This post attempts to provide an example using simulated data of how to forecast student enrollment at a four-year college or university. It uses Markov chains with simulated data. The complete code to reproduce this post can be found here
Describe a model:
In most North Americana four-year universities, students progress through the four-year curriculum, and then graduate after four years. However, some students leave after the first year, other after their third year. Using a discrete markov chain model can be an easy tool to forecast the number of students a given University will have the following semester, or following year.
The markovchain
package in R
was developed and works well for forecasting students in this scenario. The complete vigenette is here. The vignette provides the theoretical background, and practical examples.
Data
Below is a table showing an example of the student-level data. There is a student identifier, their current semester, and their following semester. The current semester and the following semester are the key variables that will make up the transition matrix.

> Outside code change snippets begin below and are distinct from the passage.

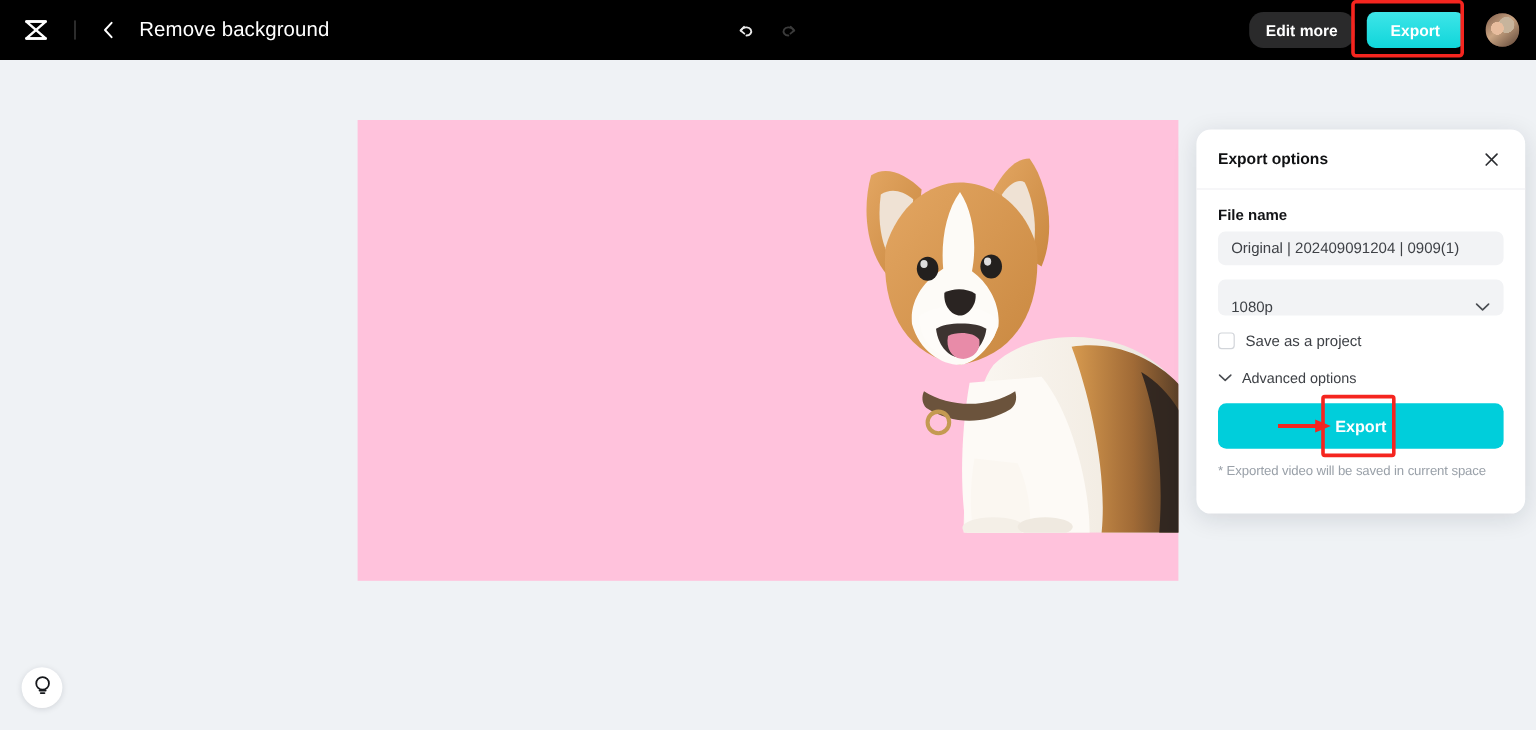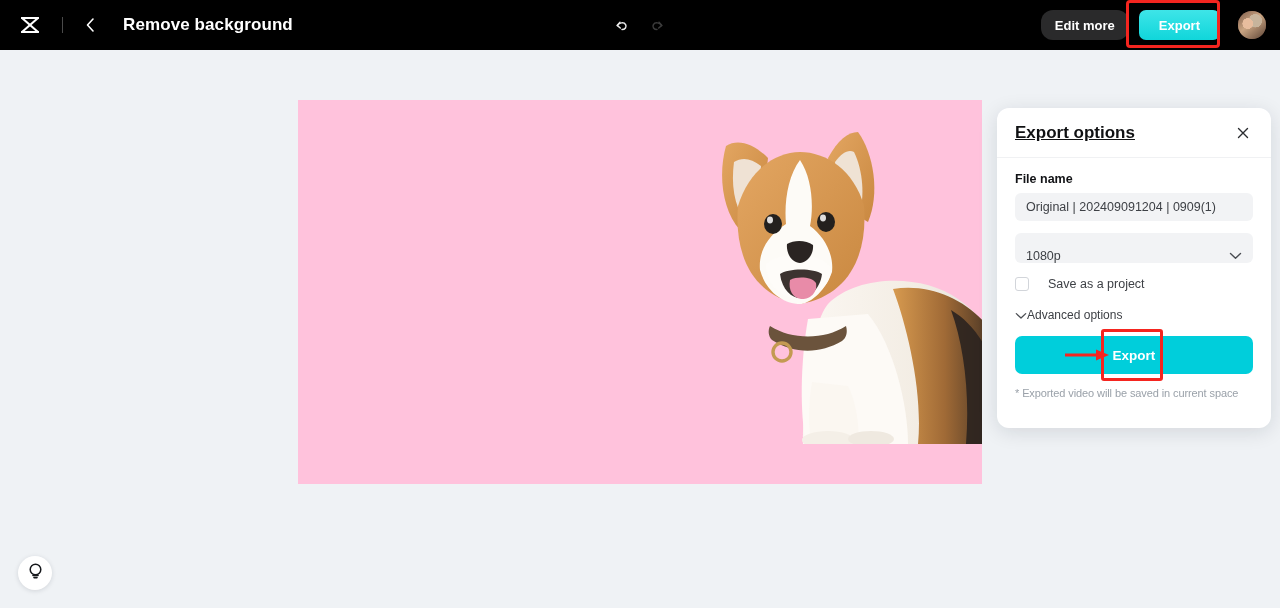--- a/index.html
+++ b/index.html
@@ -15,22 +15,22 @@
   .topbar {
     position: absolute; top: 0; left: 0;
     width: 1280px; height: 50px;
     background: #000000;
     display: flex; align-items: center;
   }
   .logo { margin-left: 16px; width: 28px; height: 28px; display: flex; align-items: center; justify-content: center; }
   .vdiv { width: 1px; height: 16px; background: #4a4a4a; margin-left: 18px; }
   .backbtn { margin-left: 18px; width: 18px; height: 24px; display: flex; align-items: center; justify-content: center; cursor: pointer; }
   .page-title {
-    margin-left: 24px; color: #ffffff;
-    font-size: 17px; font-weight: bold; letter-spacing: .1px;
+    margin-left: 17px; color: #ffffff;
+    font-size: 17px; font-weight: normal; letter-spacing: .1px;
   }
   .history { position: absolute; left: 608px; top: 0; height: 50px; display: flex; align-items: center; gap: 10px; }
   .hbtn { width: 26px; height: 26px; display: flex; align-items: center; justify-content: center; cursor: pointer; }
   .right-cluster { position: absolute; right: 14px; top: 0; height: 50px; display: flex; align-items: center; gap: 10px; }
   .btn-editmore {
     background: #2a2a2b; color: #fff; font-size: 13px; font-weight: bold;
     border: none; border-radius: 12px; height: 30px; padding: 0 14px; cursor: pointer;
     font-family: "Liberation Sans", sans-serif;
   }
   .export-wrap { position: relative; display: flex; align-items: center; }
@@ -89,39 +89,39 @@
   
   .panel {
     position: absolute; left: 997px; top: 58px; width: 274px; height: 320px;
     background: #ffffff; border-radius: 12px;
     box-shadow: 0 4px 20px rgba(16,24,40,.12);
   }
   .panel-head {
     height: 50px; display: flex; align-items: center; justify-content: space-between;
     padding: 0 18px; border-bottom: 1px solid #f0f1f3;
   }
-  .panel-title { font-size: 17px; font-weight: bold; color: #101113; text-decoration: underline; }
+  .panel-title { font-size: 13px; font-weight: bold; color: #101113; }
   .panel-close { width: 20px; height: 20px; display: flex; align-items: center; justify-content: center; cursor: pointer; color: #2b2d31; }
   .panel-body { padding: 14px 18px 0 18px; }
   .field-label { font-size: 12.5px; font-weight: bold; color: #121316; margin-bottom: 7px; }
   .field-box {
     height: 28px; background: #f2f3f5; border-radius: 6px;
     display: flex; align-items: center; padding: 0 11px;
     font-size: 12.5px; color: #3e4146; cursor: text;
   }
   .select-box {
     height: 30px; background: #f2f3f5; border-radius: 6px;
     display: flex; align-items: flex-end; justify-content: space-between;
     padding: 0 11px; font-size: 12.5px; color: #3e4146; cursor: pointer;
   }
   .gap1 { height: 12px; }
-  .check-row { display: flex; align-items: center; gap: 19px; margin-top: 14px; cursor: pointer; }
+  .check-row { display: flex; align-items: center; gap: 9px; margin-top: 14px; cursor: pointer; }
   .checkbox { width: 14px; height: 14px; border: 1.5px solid #d2d5da; border-radius: 3px; background: #fff; }
   .check-label { font-size: 12.5px; color: #3e4146; }
-  .adv-row { display: flex; align-items: center; gap: 0; margin-top: 15px; cursor: pointer; }
+  .adv-row { display: flex; align-items: center; gap: 8px; margin-top: 15px; cursor: pointer; }
   .adv-label { font-size: 12px; color: #3e4146; }
   .export-panel-wrap { position: relative; margin-top: 12px; }
   .btn-export-panel {
     width: 100%; height: 38px; border: none; border-radius: 7px;
     background: #00cedb; color: #ffffff; font-size: 13.5px; font-weight: bold;
     cursor: pointer; font-family: "Liberation Sans", sans-serif;
   }
   .hl-box-panel {
     position: absolute; left: 86px; top: -7px; width: 62px; height: 52px;
     border: 3px solid #f5251f; border-radius: 3px; pointer-events: none;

Student-level data example | ||||||
---|---|---|---|---|---|---|
Id | Semester | NumberSemester | ProbOfMovingOn | MovedOn | CurrentSemester | FutureSemester |
1 | F | 1 | 0.114 | 1 | F1 | W1 |
1 | W | 1 | 0.622 | 1 | W1 | F2 |
1 | F | 2 | 0.609 | 1 | F2 | W2 |
1 | W | 2 | 0.623 | 1 | W2 | F3 |
1 | F | 3 | 0.861 | 1 | F3 | W3 |
1 | W | 3 | 0.640 | 1 | W3 | Leave |
To create the transition matrix, we need to calculate the chances students have from moving from one state to another. For instance, if a student enters in their first semester, Fall 1 (F1), then we need to calculate the probability of them moving to other states. In our example, the following states could be Winter 1 (W1), or they could leave the institution.

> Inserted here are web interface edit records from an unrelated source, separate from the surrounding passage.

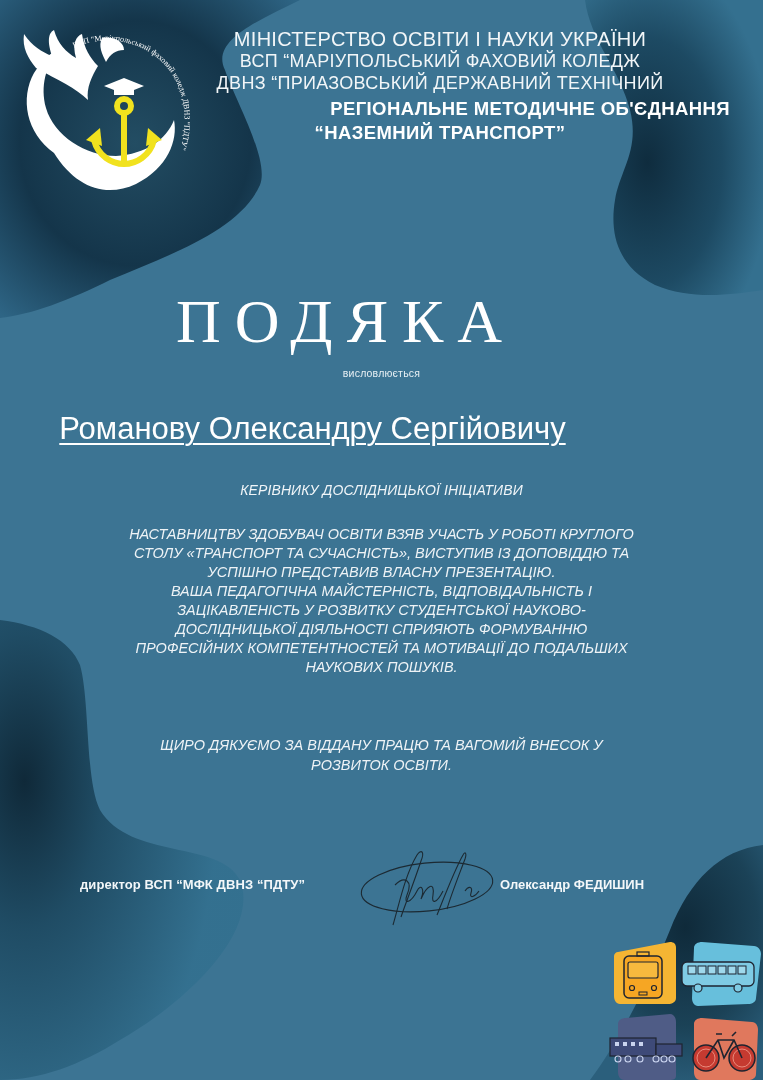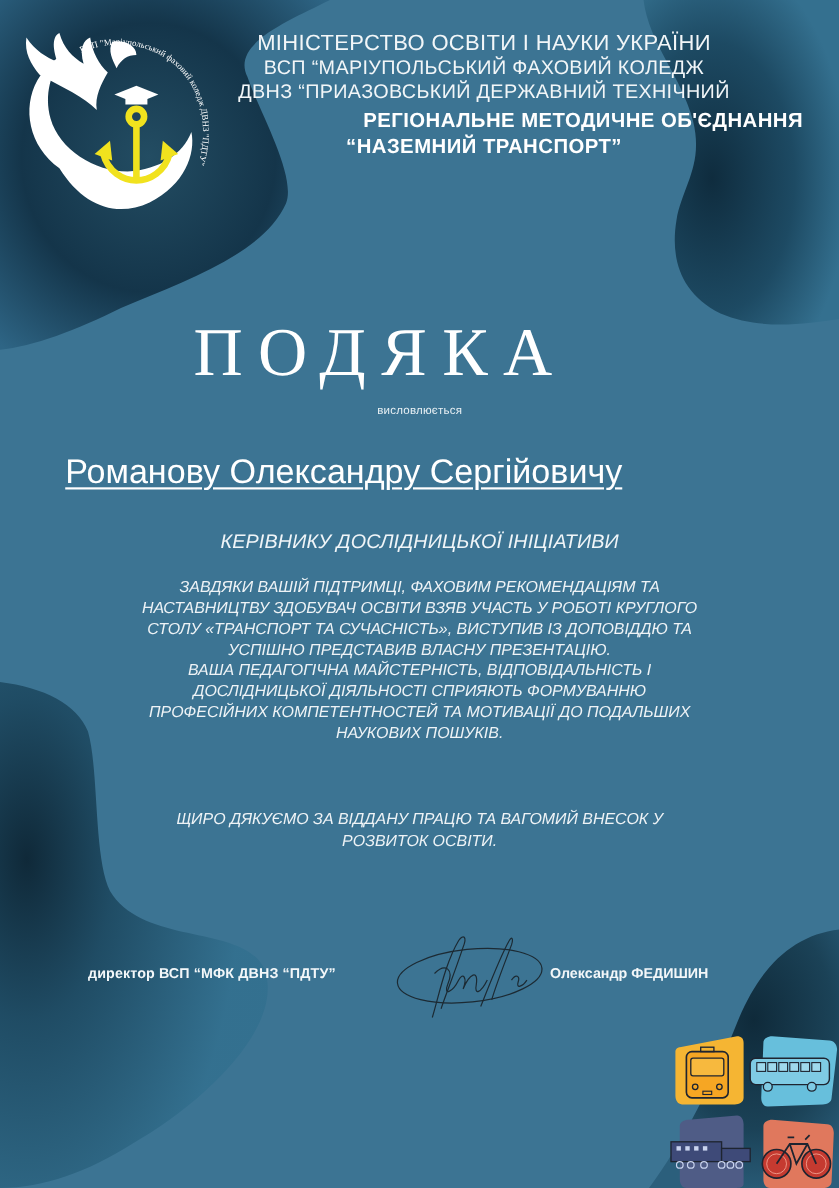--- a/index.html
+++ b/index.html
@@ -16,21 +16,21 @@
   .header .line.first { font-size: 20px; }
   .header .bold { font-weight: bold; font-size: 18.5px; line-height: 24px; letter-spacing: 0.4px; color: #ffffff; }
   .header .bold.first-bold { margin-top: 3px; text-align: right; }
 
   .title { left: 0; width: 678px; top: 282px; font-family: "Liberation Serif", serif; font-size: 62px; letter-spacing: 14px; line-height: 78px; text-indent: 14px; color: #ffffff; }
   .subtitle { left: 0; width: 763px; top: 367px; font-size: 10.5px; letter-spacing: 0.2px; color: #e8f0f4; }
 
   .recipient { left: 0; width: 625px; top: 408px; font-size: 31px; line-height: 42px; color: #ffffff; }
   .recipient span { text-decoration: underline; text-decoration-thickness: 2px; text-underline-offset: 4px; }
 
-  .role { left: 0; width: 763px; top: 482px; font-size: 18px; font-style: italic; color: #f0f5f8; letter-spacing: 0.1px; text-align: center; }
+  .role { left: 0; width: 763px; top: 482px; font-size: 14px; font-style: italic; color: #f0f5f8; letter-spacing: 0.1px; text-align: center; }
 
   .body-text { left: 70px; width: 623px; top: 525px; font-size: 14.5px; font-style: italic; line-height: 19px; color: #eef3f6; text-align: center; }
   .body-text p { margin: 0; }
   .thanks { left: 90px; width: 583px; top: 735px; font-size: 14.5px; font-style: italic; line-height: 20px; color: #eef3f6; text-align: center; }
 
   .sign-left { left: 80px; top: 877px; font-size: 13px; font-weight: bold; color: #f3f7f9; letter-spacing: 0.1px; }
   .sign-right { left: 500px; top: 877px; font-size: 13px; font-weight: bold; color: #f3f7f9; }
   .signature { left: 355px; top: 845px; width: 150px; height: 90px; }
   .date { left: 0; width: 763px; top: 975px; font-size: 13px; font-weight: bold; color: #f3f7f9; }
 
@@ -114,25 +114,25 @@
   <div class="abs title center">ПОДЯКА</div>
   <div class="abs subtitle center">висловлюється</div>
 
   <div class="abs recipient center">
     <span>Романову Олександру Сергійовичу</span>
   </div>
 
   <div class="abs role center">КЕРІВНИКУ ДОСЛІДНИЦЬКОЇ ІНІЦІАТИВИ</div>
 
   <div class="abs body-text">
-    <p>ЗАВДЯКИ ВАШІЙ ПІДТРИМЦІ, ФАХОВИМ РЕКОМЕНДАЦІЯМ ТА</p>
     <p>НАСТАВНИЦТВУ ЗДОБУВАЧ ОСВІТИ ВЗЯВ УЧАСТЬ У РОБОТІ КРУГЛОГО</p>
     <p>СТОЛУ «ТРАНСПОРТ ТА СУЧАСНІСТЬ», ВИСТУПИВ ІЗ ДОПОВІДДЮ ТА</p>
     <p>УСПІШНО ПРЕДСТАВИВ ВЛАСНУ ПРЕЗЕНТАЦІЮ.</p>
     <p>ВАША ПЕДАГОГІЧНА МАЙСТЕРНІСТЬ, ВІДПОВІДАЛЬНІСТЬ І</p>
+    <p>ЗАЦІКАВЛЕНІСТЬ У РОЗВИТКУ СТУДЕНТСЬКОЇ НАУКОВО-</p>
     <p>ДОСЛІДНИЦЬКОЇ ДІЯЛЬНОСТІ СПРИЯЮТЬ ФОРМУВАННЮ</p>
     <p>ПРОФЕСІЙНИХ КОМПЕТЕНТНОСТЕЙ ТА МОТИВАЦІЇ ДО ПОДАЛЬШИХ</p>
     <p>НАУКОВИХ ПОШУКІВ.</p>
   </div>
 
   <div class="abs thanks">
     <div>ЩИРО ДЯКУЄМО ЗА ВІДДАНУ ПРАЦЮ ТА ВАГОМИЙ ВНЕСОК У</div>
     <div>РОЗВИТОК ОСВІТИ.</div>
   </div>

Transition Matrix | ||||||||||
---|---|---|---|---|---|---|---|---|---|---|
CurrentSemester | Following Semester | |||||||||
F2 | F3 | F4 | Graduated | Leave | Not graduated | W1 | W2 | W3 | W4 | |
F1 | 0.000 | 0.000 | 0.000 | 0.000 | 0.098 | 0.000 | 0.902 | 0.000 | 0.000 | 0.000 |
F2 | 0.000 | 0.000 | 0.000 | 0.000 | 0.053 | 0.000 | 0.000 | 0.947 | 0.000 | 0.000 |
F3 | 0.000 | 0.000 | 0.000 | 0.000 | 0.172 | 0.000 | 0.000 | 0.000 | 0.828 | 0.000 |
F4 | 0.000 | 0.000 | 0.000 | 0.000 | 0.099 | 0.000 | 0.000 | 0.000 | 0.000 | 0.901 |
Leave | 0.127 | 0.042 | 0.197 | 0.099 | 0.085 | 0.056 | 0.113 | 0.085 | 0.099 | 0.099 |
W1 | 0.934 | 0.000 | 0.000 | 0.000 | 0.066 | 0.000 | 0.000 | 0.000 | 0.000 | 0.000 |
W2 | 0.000 | 0.947 | 0.000 | 0.000 | 0.053 | 0.000 | 0.000 | 0.000 | 0.000 | 0.000 |
W3 | 0.000 | 0.000 | 0.917 | 0.000 | 0.083 | 0.000 | 0.000 | 0.000 | 0.000 | 0.000 |
W4 | 0.000 | 0.000 | 0.000 | 0.820 | 0.000 | 0.180 | 0.000 | 0.000 | 0.000 | 0.000 |
Making a forecast
To make a forecast, we need to input a number of students at a particular state. For our example, we enter 100 students at F1. Given the transition matrix, the number of students will continue to decline until the process is complete.
The below table shows the final outcome.
As we can see, while we start with one hundred students, that decreases over time.
Final Forecast | |
---|---|
Semester | Student Count |
Fall-1 | 100.00000 |
Fall-2 | 98.22689 |
Fall-3 | 94.05890 |
Fall-4 | 85.15074 |
Winter-1 | 97.08060 |
Winter-2 | 97.74008 |
Winter-3 | 82.36622 |
Winter-4 | 80.17097 |
Bootstrapping
The first process provides point estimates. It uses the underlying probabilities based on historical student transitions to forecast future enrollment. However, it cannot provide us a range of outcomes. In order to provide a range of outcomes, we bootstrap the underlying data. The bootstrap is a simple sample with replacement. We sample with replacement the students, and not the rows of the dataset. Some students will be included multiple times, and other will not be included at all.
In this example, we use the bootstrap to calculate a number of possibilities for a forecast.
We use 500 bootstraps in this example. This creates 500 transition matrices.
THe final plot shows the distribution for the fall-2 and fall-3 semesters.
Lessons learned:
Overall, the discrete Markov chain method is very useful for forecasting student enrollment. However, it is important to note, that any forecast is as good as the underlying data it relies on. As the demographics of colleges and universities change, this method may not prove to be the best method going forward.